The Kentucky Court of Appeals affirmed the conviction, holding that exigent circumstances supporting the warrantless search were not of the police's making and that police did not engage in deliberate and intentional conduct to evade the warrant requirement. In January 2010, the Kentucky Supreme Court reversed the lower court order, finding that the entry was improper. The court held that the police were not in pursuit of a fleeing suspect when they entered the apartment, since there was no evidence that the original suspect even knew he was being followed by police.
Question
Does the exclusionary rule, which forbids the use of illegally seized evidence except in emergency situations, apply when the emergency is created by lawful police actions?
Conclusion (8 - 1)
The Supreme Court reversed and remanded the lower court order in a decision by Justice Samuel Alito. "The exigent circumstances rule applies when the police do not create the exigency by engaging or threatening to engage in conduct that violates the Fourth Amendment," Alito wrote for the majority. Justice Ruth Bader Ginsburg dissented, contending that "the Court today arms the police with a way routinely to dishonor the Fourth Amendment's warrant requirement in drug cases." (oyez)

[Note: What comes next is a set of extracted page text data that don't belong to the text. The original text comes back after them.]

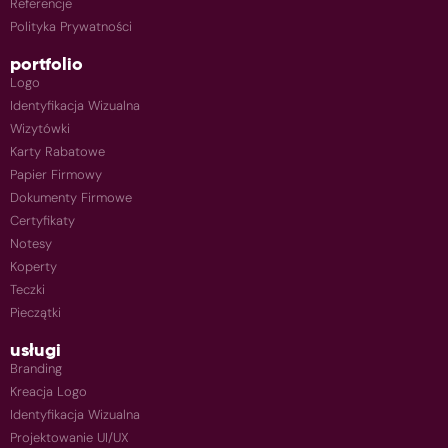
Referencje
Polityka Prywatności
portfolio
Logo
Identyfikacja Wizualna
Wizytówki
Karty Rabatowe
Papier Firmowy
Dokumenty Firmowe
Certyfikaty
Notesy
Koperty
Teczki
Pieczątki
usługi
Branding
Kreacja Logo
Identyfikacja Wizualna
Projektowanie UI/UX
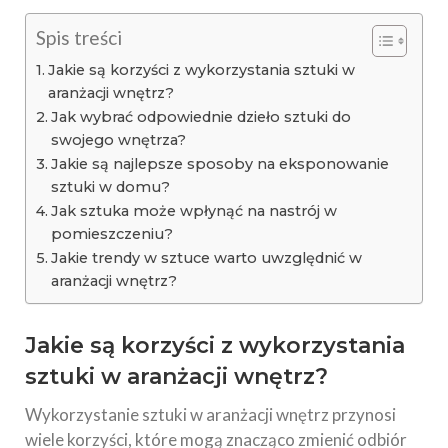
Spis treści
Jakie są korzyści z wykorzystania sztuki w
aranżacji wnętrz?
Jak wybrać odpowiednie dzieło sztuki do
swojego wnętrza?
Jakie są najlepsze sposoby na eksponowanie
sztuki w domu?
Jak sztuka może wpłynąć na nastrój w
pomieszczeniu?
Jakie trendy w sztuce warto uwzględnić w
aranżacji wnętrz?
Jakie są korzyści z wykorzystania
sztuki w aranżacji wnętrz?
Wykorzystanie sztuki w aranżacji wnętrz przynosi
wiele korzyści, które mogą znacząco zmienić odbiór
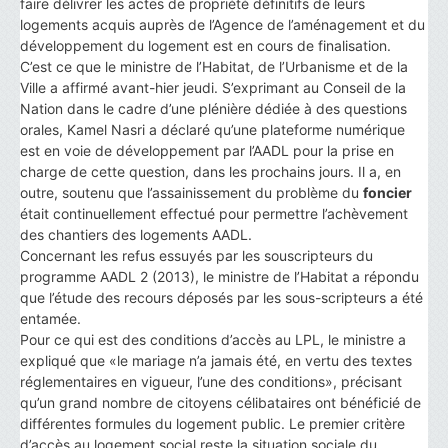
faire délivrer les actes de propriété définitifs de leurs
logements acquis auprès de l’Agence de l’aménagement et du
développement du logement est en cours de finalisation.
C’est ce que le ministre de l’Habitat, de l’Urbanisme et de la
Ville a affirmé avant-hier jeudi. S’exprimant au Conseil de la
Nation dans le cadre d’une plénière dédiée à des questions
orales, Kamel Nasri a déclaré qu’une plateforme numérique
est en voie de développement par l’AADL pour la prise en
charge de cette question, dans les prochains jours. Il a, en
outre, soutenu que l’assainissement du problème du
foncier
était continuellement effectué pour permettre l’achèvement
des chantiers des logements AADL.
Concernant les refus essuyés par les souscripteurs du
programme AADL 2 (2013), le ministre de l’Habitat a répondu
que l’étude des recours déposés par les sous-scripteurs a été
entamée.
Pour ce qui est des conditions d’accès au LPL, le ministre a
expliqué que «le mariage n’a jamais été, en vertu des textes
réglementaires en vigueur, l’une des conditions», précisant
qu’un grand nombre de citoyens célibataires ont bénéficié de
différentes formules du logement public. Le premier critère
d’accès au logement social reste la situation sociale du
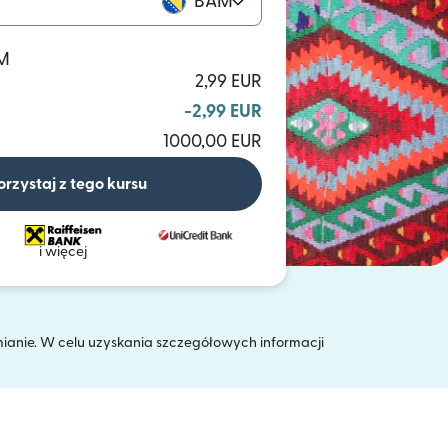
BAM
AM
2,99 EUR
-2,99 EUR
1000,00 EUR
orzystaj z tego kursu
i więcej
mianie. W celu uzyskania szczegółowych informacji
 oknie)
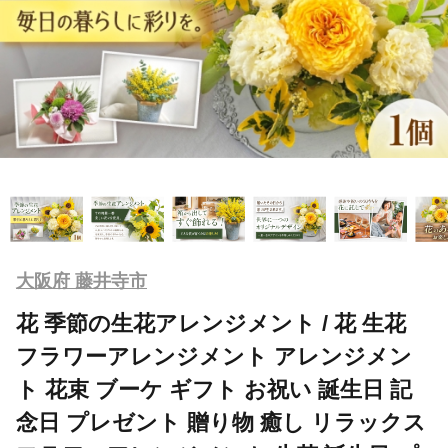
大阪府 藤井寺市
花 季節の生花アレンジメント / 花 生花
フラワーアレンジメント アレンジメン
ト 花束 ブーケ ギフト お祝い 誕生日 記
念日 プレゼント 贈り物 癒し リラックス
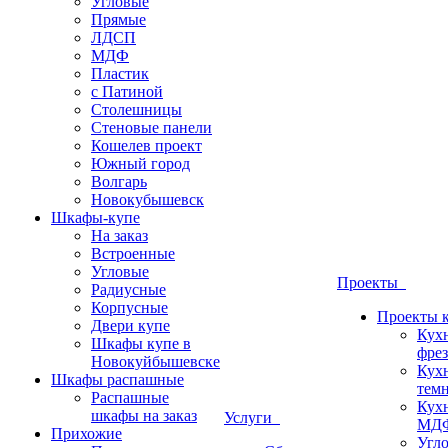
Угловые
Прямые
ЛДСП
МДФ
Пластик
с Патиной
Столешницы
Стеновые панели
Кошелев проект
Южный город
Волгарь
Новокубышевск
Шкафы-купе
На заказ
Встроенные
Угловые
Проекты
Радиусные
Корпусные
Проекты 
Двери купе
Кух
Шкафы купе в
фрез
Новокуйбышевске
Кух
Шкафы распашные
темн
Распашные
Кух
шкафы на заказ
Услуги
МДФ
Прихожие
Угло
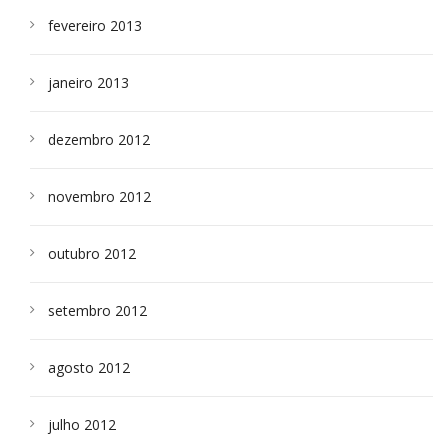
fevereiro 2013
janeiro 2013
dezembro 2012
novembro 2012
outubro 2012
setembro 2012
agosto 2012
julho 2012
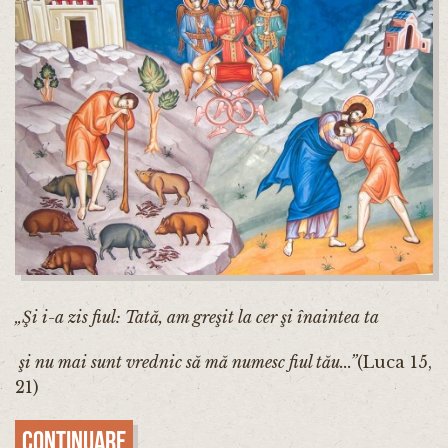
„Şi i-a zis fiul: Tată, am greşit la cer şi înaintea ta
şi nu mai sunt vrednic să mă numesc fiul tău...
”
(Luca 15,
21)
Continuare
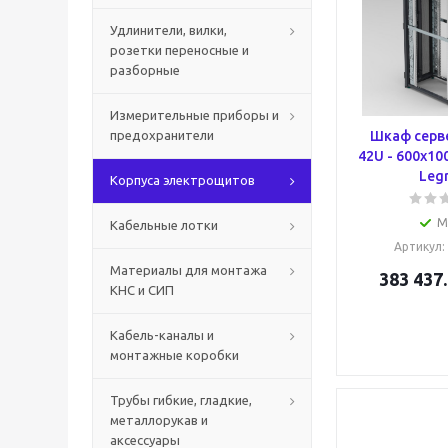
Удлинители, вилки,
розетки переносные и
разборные
Измерительные приборы и
предохранители
Шкаф серве
42U - 600x10
Leg
Корпуса электрощитов
М
Кабельные лотки
Артикул
:
Материалы для монтажа
383 437
КНС и СИП
Кабель-каналы и
монтажные коробки
Трубы гибкие, гладкие,
металлорукав и
аксессуары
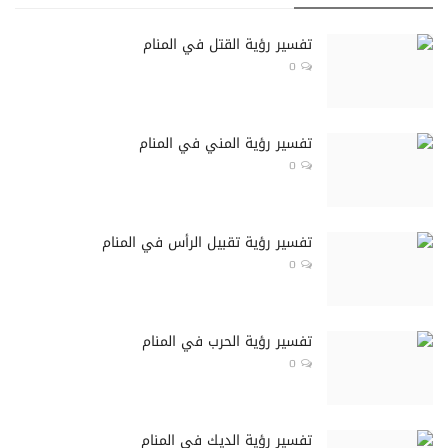
تفسير رؤية القتل في المنام
0
تفسير رؤية المني في المنام
0
تفسير رؤية تقبيل الرأس في المنام
0
تفسير رؤية الحرب في المنام
0
تفسير رؤية الديك في المنام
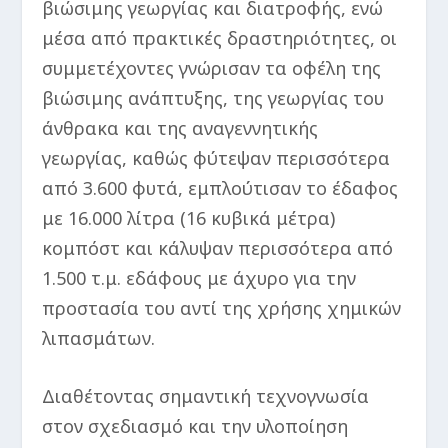
βιώσιμης γεωργίας και διατροφής, ενώ
μέσα από πρακτικές δραστηριότητες, οι
συμμετέχοντες γνώρισαν τα οφέλη της
βιώσιμης ανάπτυξης, της γεωργίας του
άνθρακα και της αναγεννητικής
γεωργίας, καθώς φύτεψαν περισσότερα
από 3.600 φυτά, εμπλούτισαν το έδαφος
με 16.000 λίτρα (16 κυβικά μέτρα)
κομπόστ και κάλυψαν περισσότερα από
1.500 τ.μ. εδάφους με άχυρο για την
προστασία του αντί της χρήσης χημικών
λιπασμάτων.
Διαθέτοντας σημαντική τεχνογνωσία
στον σχεδιασμό και την υλοποίηση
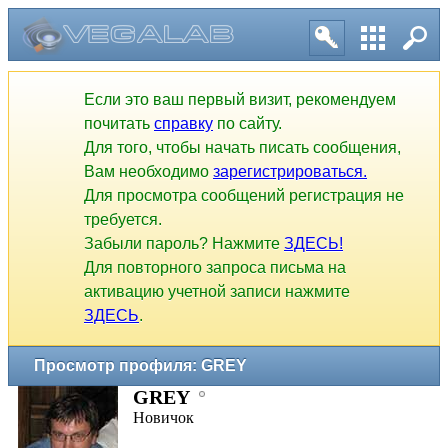
Если это ваш первый визит, рекомендуем
почитать
справку
по сайту.
Для того, чтобы начать писать сообщения,
Вам необходимо
зарегистрироваться.
Для просмотра сообщений регистрация не
требуется.
Забыли пароль? Нажмите
ЗДЕСЬ!
Для повторного запроса письма на
активацию учетной записи нажмите
ЗДЕСЬ
.
Просмотр профиля: GREY
GREY
Новичок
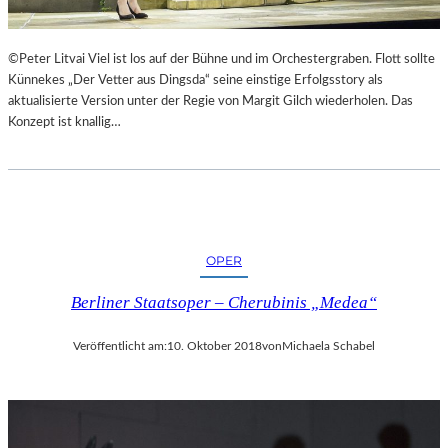
©Peter Litvai Viel ist los auf der Bühne und im Orchestergraben. Flott sollte
Künnekes „Der Vetter aus Dingsda“ seine einstige Erfolgsstory als
aktualisierte Version unter der Regie von Margit Gilch wiederholen. Das
Konzept ist knallig…
OPER
Berliner Staatsoper – Cherubinis „Medea“
Veröffentlicht am:
10. Oktober 2018
von
Michaela Schabel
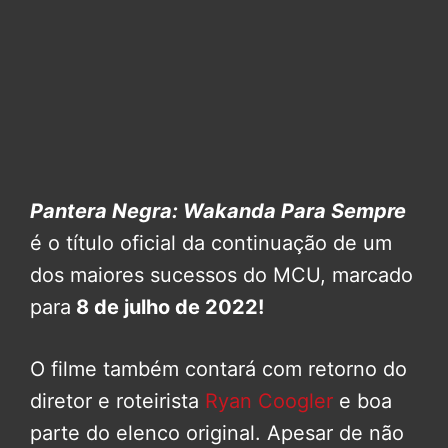
Pantera Negra: Wakanda Para Sempre
é o título oficial da continuação de um
dos maiores sucessos do MCU, marcado
para
8 de julho de 2022!
O filme também contará com retorno do
diretor e roteirista
Ryan Coogler
e boa
parte do elenco original. Apesar de não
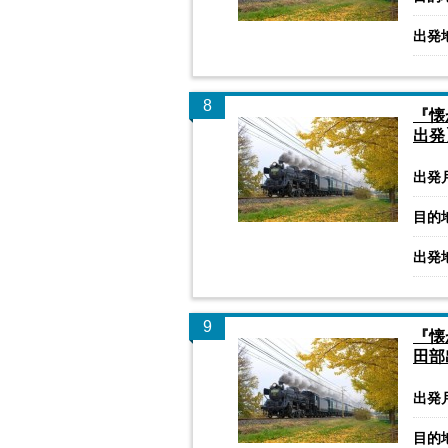
出発
8
『懐
出発
出発
目的
出発
9
『懐
田部
出発
目的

I disagree here since the police didn't know where the original suspect fled to or even if he was in the apartment they entered, and it WAS the police who created the exigency - in this particular case.
Yes, quite true. I agree with you. Thanks!
As a matter of originalist theory, were these decisions incorrect? Is our whole modern view of the first amendment consistent with honest originalism?
I don’t know, but Congressional precedent from the early 19th century, refunding Sedition Act fines, was based on the assumption that this sort of law was unconstitutional.
Maybe Congress was wrong in refunding the fines – maybe it was right the first time, in 1798, when it passed the Sedition Law. But the matter was always contested, going back to 1798. So there’s no obvious answer, there’s competing traditions.
By the way, I think the Schenck, Debs, Abrams etc. cases were based on the 1917 version of the Sedition Act, not the 1918 version. I vaguely recall this coming up before in Supreme Court History Today.
Schenck was prosecuted under the 1917 Espionage Act. (Indeed, his conduct took place in 1917.) Debs and Abrams were prosecuted under the 1918 amendments to the Espionage Act that Prof. Blackman is talking about.
I'm sure he'll sort it out next year!